Use of BZD and other select non-opioid controlled substances such as non-BZD sedative-hypnotics (i.e., eszopiclone, zaleplon, zolpidem, and zopiclone; the Z-drugs) and carisoprodol is associated with increased risks of abuse and overdose death.¹¹^,¹² BZD and non-BZD sedative-hypnotic utilization have increased in the past two decades due to more chronic use for anxiety and insomnia despite limited evidence to support their long-term use.¹³ Increased abuse and misuse of carisoprodol have been noted reasons for its federally regulated classification as a schedule IV controlled substance.¹⁴ Similar to carisoprodol, BZD and non-BZD sedative-hypnotics are also schedule IV controlled substances and are reported in state PMPs. Thus, AD programs focused on safe opioid prescribing that also include an educational component on PMP use may impact the prescribing of both opioids and non-opioid controlled substances. The potential secondary effects of opioid-focused AD programs on prescribing of non-opioid controlled substances remain relatively unexplored despite the continued implementation of educational outreach programs to improve opioid prescribing among clinicians amidst the opioid crisis. Therefore, the objective of this study was to evaluate the secondary effects of an opioid-focused AD program on non-opioid controlled substance prescribing in primary care.

Methods

Design

This was a quasi-experimental pre-post study conducted to evaluate the secondary effects of an opioid-focused AD program on prescribing of BZDs, non-BZD sedative-hypnotics, and carisoprodol in primary care. The AD program was comprised of a larger overall initiative to evaluate the impact of AD on opioid prescribing behavior in primary care which has been published elsewhere.¹⁵ This current study utilized prescribing data from the Illinois Prescription Monitoring Program to evaluate changes in mean monthly prescribing of BZD, non-BZD sedative-hypnotic, and carisoprodol. Primary care clinicians who received an opioid-focused AD program were compared to a control group of primary care clinicians who did not receive the AD program. The AD program was delivered between June 2018 and August 2018. Changes in prescribing were compared six months before the AD program (December 2017–May 2018) and six months after the conclusion of the AD program (September 2018–February 2019) between both clinician groups. The Office for the Protection of Human Subjects at the University of Illinois at Chicago (UIC) approved the study, and informed consent was obtained from all study participants who received the AD program. Clinicians were not compensated for study participation.
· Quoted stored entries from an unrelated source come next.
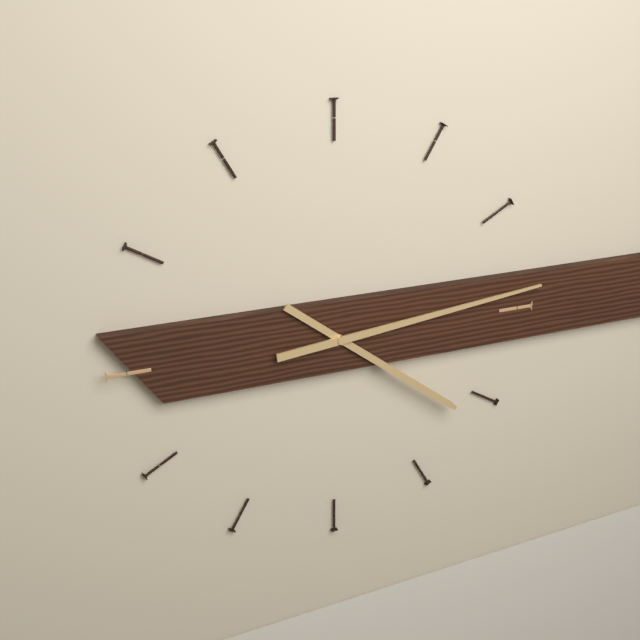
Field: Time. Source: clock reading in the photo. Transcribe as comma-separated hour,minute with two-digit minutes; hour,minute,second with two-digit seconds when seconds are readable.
4,14
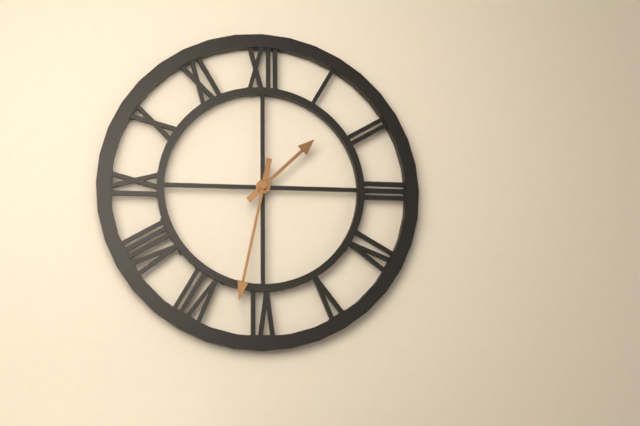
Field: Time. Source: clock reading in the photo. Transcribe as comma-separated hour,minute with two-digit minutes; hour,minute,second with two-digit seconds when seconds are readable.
1,32
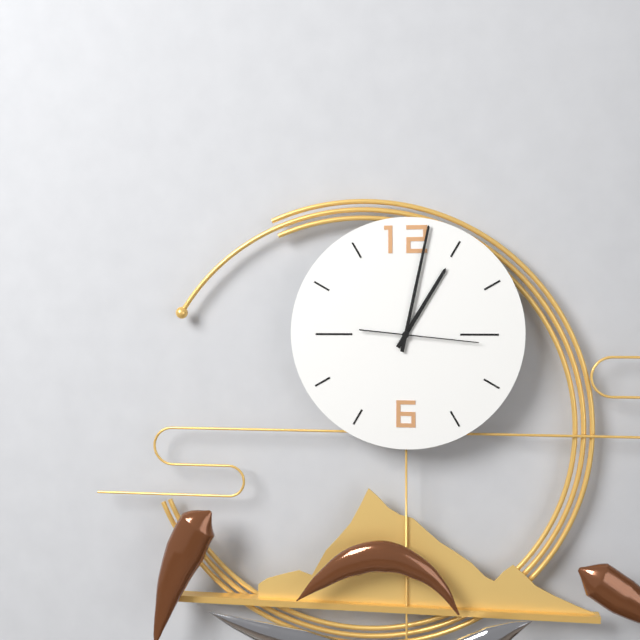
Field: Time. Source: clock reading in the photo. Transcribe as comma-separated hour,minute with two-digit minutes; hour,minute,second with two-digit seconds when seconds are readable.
1,02,16
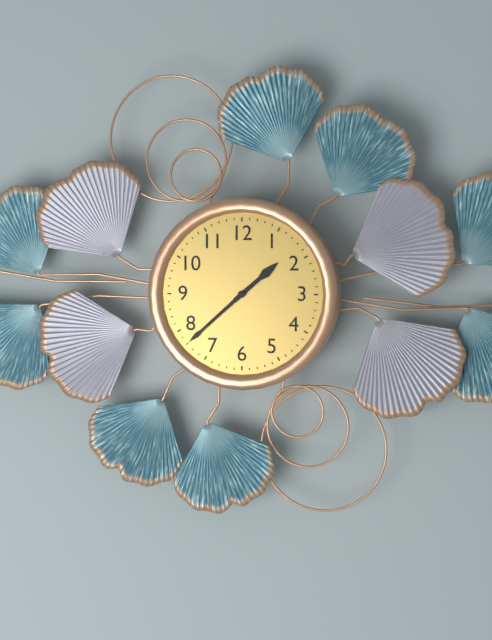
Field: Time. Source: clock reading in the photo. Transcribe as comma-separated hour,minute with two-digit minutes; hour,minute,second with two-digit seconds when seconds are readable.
1,38
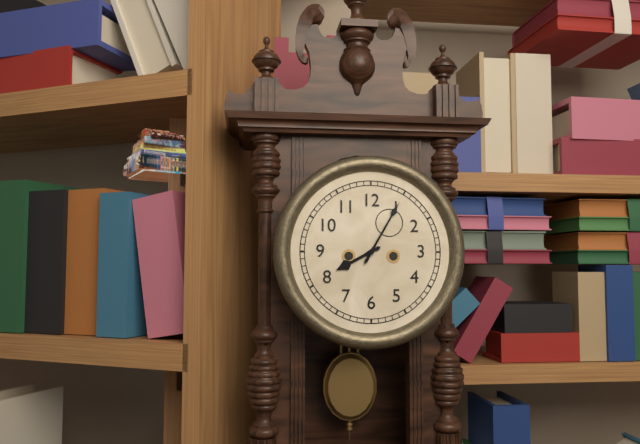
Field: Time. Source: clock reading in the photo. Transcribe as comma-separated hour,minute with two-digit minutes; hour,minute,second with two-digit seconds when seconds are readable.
8,05
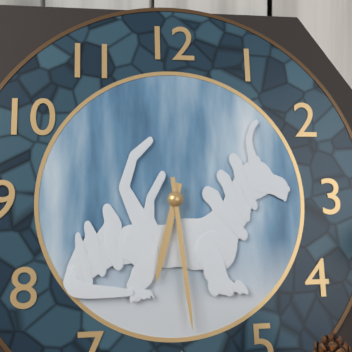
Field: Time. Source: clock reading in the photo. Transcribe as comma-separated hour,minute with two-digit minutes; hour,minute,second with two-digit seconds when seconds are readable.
6,29
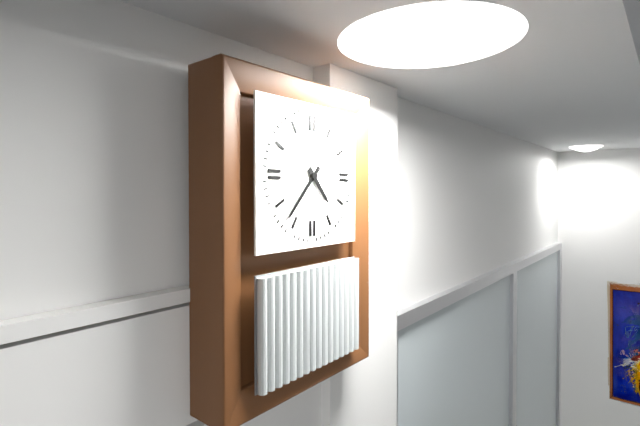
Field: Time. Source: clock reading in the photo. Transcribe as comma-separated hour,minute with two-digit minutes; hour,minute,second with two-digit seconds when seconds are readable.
4,37
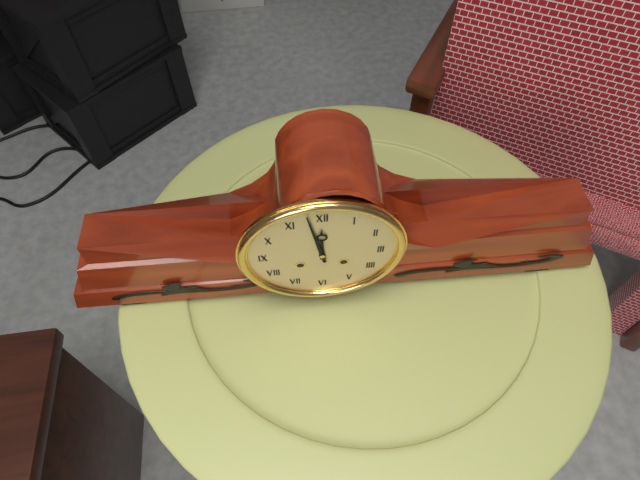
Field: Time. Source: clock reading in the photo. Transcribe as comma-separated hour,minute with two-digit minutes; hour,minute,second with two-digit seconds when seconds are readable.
11,58
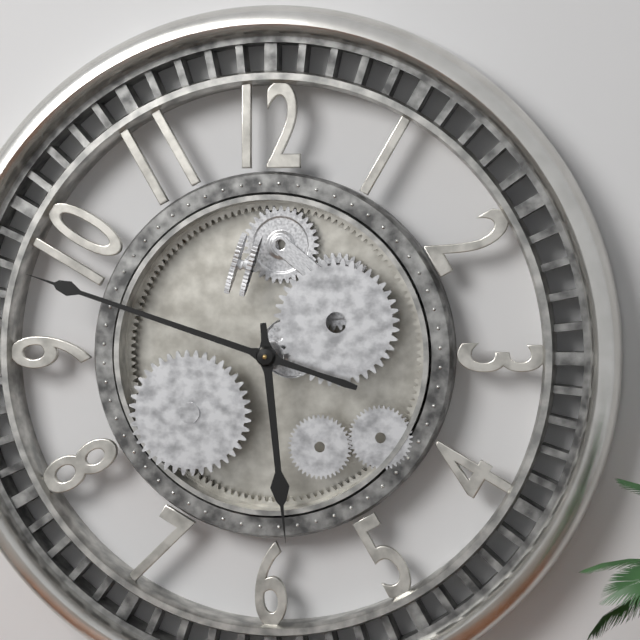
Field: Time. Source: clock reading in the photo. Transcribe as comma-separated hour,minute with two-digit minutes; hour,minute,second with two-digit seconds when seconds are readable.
5,48
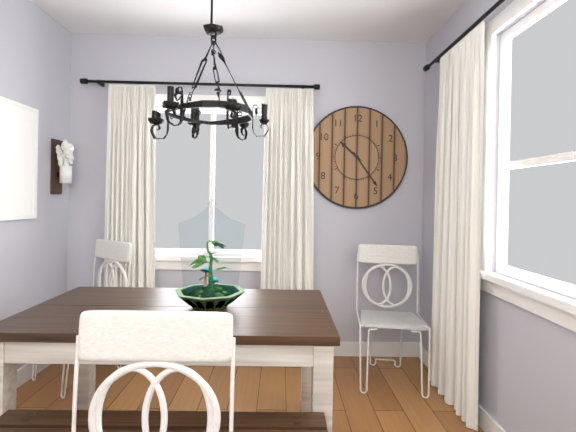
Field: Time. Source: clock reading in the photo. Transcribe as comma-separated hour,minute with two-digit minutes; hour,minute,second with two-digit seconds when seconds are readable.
10,24
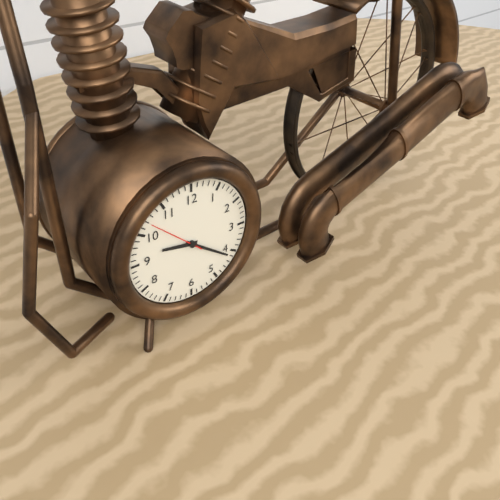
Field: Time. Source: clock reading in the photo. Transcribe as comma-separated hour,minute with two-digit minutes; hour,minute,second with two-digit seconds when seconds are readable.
9,21,52
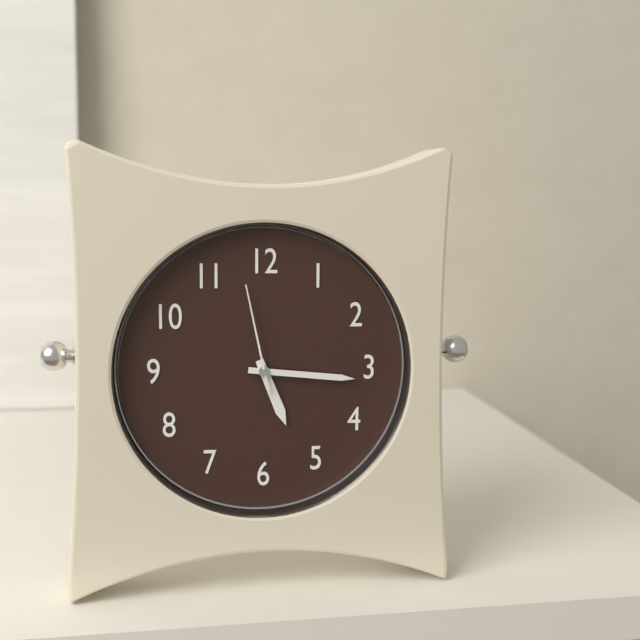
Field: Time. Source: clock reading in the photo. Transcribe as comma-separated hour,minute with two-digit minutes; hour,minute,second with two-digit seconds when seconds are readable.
5,16,58
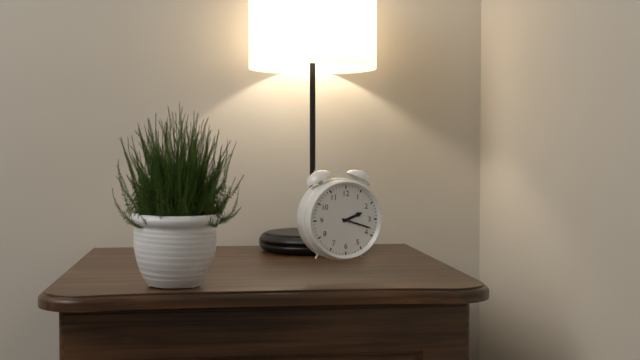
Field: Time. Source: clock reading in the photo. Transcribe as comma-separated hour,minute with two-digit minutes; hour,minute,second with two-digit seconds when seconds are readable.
2,18
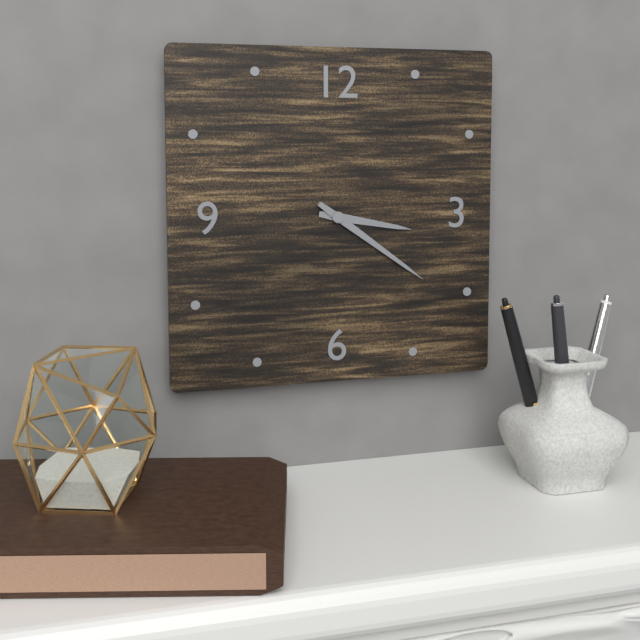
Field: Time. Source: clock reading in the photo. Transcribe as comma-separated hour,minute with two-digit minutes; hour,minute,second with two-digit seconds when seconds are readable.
3,21
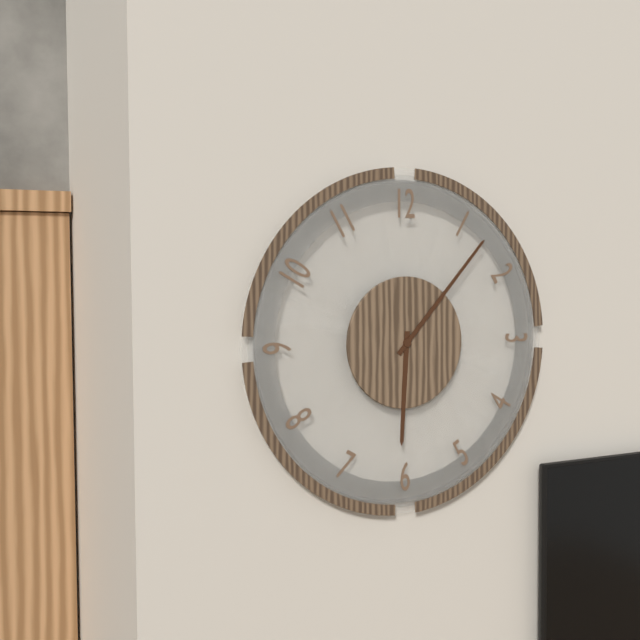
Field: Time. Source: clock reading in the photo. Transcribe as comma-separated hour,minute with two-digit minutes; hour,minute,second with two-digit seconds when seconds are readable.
6,07
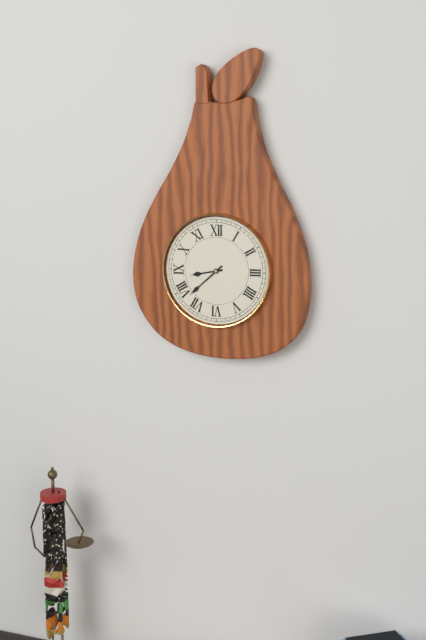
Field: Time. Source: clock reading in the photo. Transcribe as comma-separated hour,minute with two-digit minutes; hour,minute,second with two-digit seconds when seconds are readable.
8,38
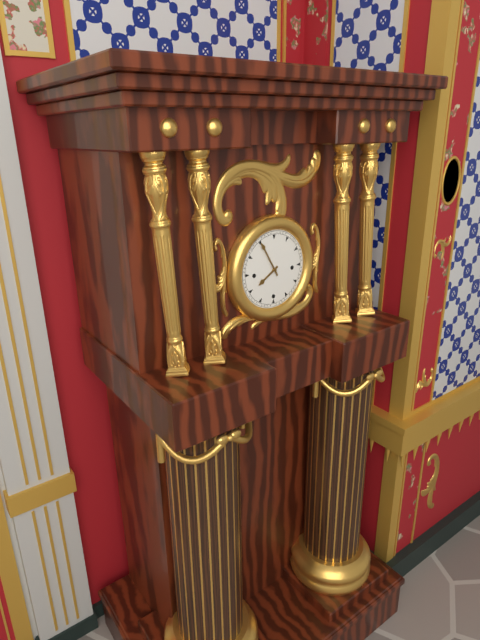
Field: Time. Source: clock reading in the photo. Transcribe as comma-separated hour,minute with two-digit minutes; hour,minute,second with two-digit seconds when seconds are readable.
7,55
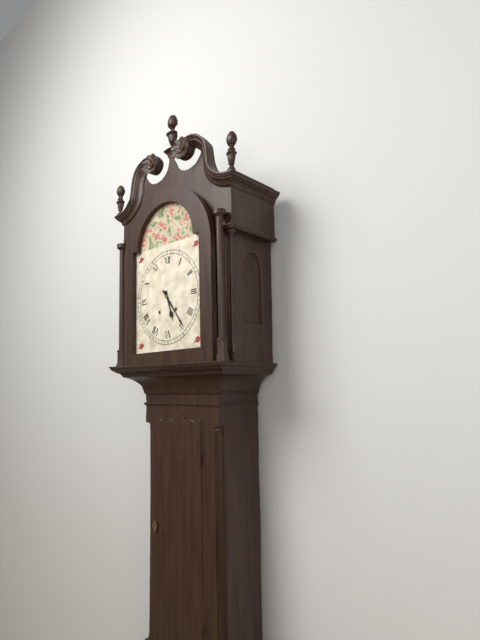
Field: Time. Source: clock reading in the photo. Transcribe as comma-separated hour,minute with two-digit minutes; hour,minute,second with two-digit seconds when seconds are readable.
5,24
Academic detailing program

The AD program was implemented through a partnership with a large health system that provides primary care services throughout the Chicago metropolitan area and its surrounding suburbs from June 2018 to August 2018. The program was endorsed by the health system's chief medical officer and medical director of pain management. Clinicians who specialized in internal medicine or family medicine were encouraged to participate. Research staff from UIC were provided contact information by the health system to schedule voluntary visits with clinicians. The AD visits consisted of one-on-one, in-person interactions between clinicians and academic detailers conducted at the health system's immediate care/walk-in clinics. The duration of AD visits averaged approximately 15 min. During each visit, the detailers discussed information related to safe and appropriate opioid prescribing and tailored the interaction based on the needs of the clinician. The content delivered in each visit (i.e., first and second visit) was similar and included information on the CDC Guideline and tailored metrics on the clinician's past opioid prescribing. Six key messages from the CDC Guideline were selected as the focus of the detailing visits. These messages were: (1) Check the PMP for high opioid dosages and prescriptions from other clinicians, (2) Avoid concurrent BZD and opioid prescribing, (3) Use non-opioid treatments as first-line or routine therapy for chronic pain, (4) Start low and go slow when using opioids, (5) Incorporate strategies to mitigate risk factors for opioid-related harms, and (6) Offer treatment for opioid use disorder. As part of the visit, each clinician was provided with information on their opioid prescribing behavior as reflected in the PMP in the past six months that included: (1) average (i.e., mean) number of monthly PMP queries, (2) average number of monthly opioid prescriptions, (3) the number and percentage of total opioids prescribed categorized by daily morphine milligram equivalent (MME) thresholds of <50 MME/day, 50–89 MME/day, and ≥90 MME/day, (4) average days supply/opioid prescription, (5) average daily MME/opioid prescription, and (6) average monthly number of patients co-prescribed opioids and BZDs.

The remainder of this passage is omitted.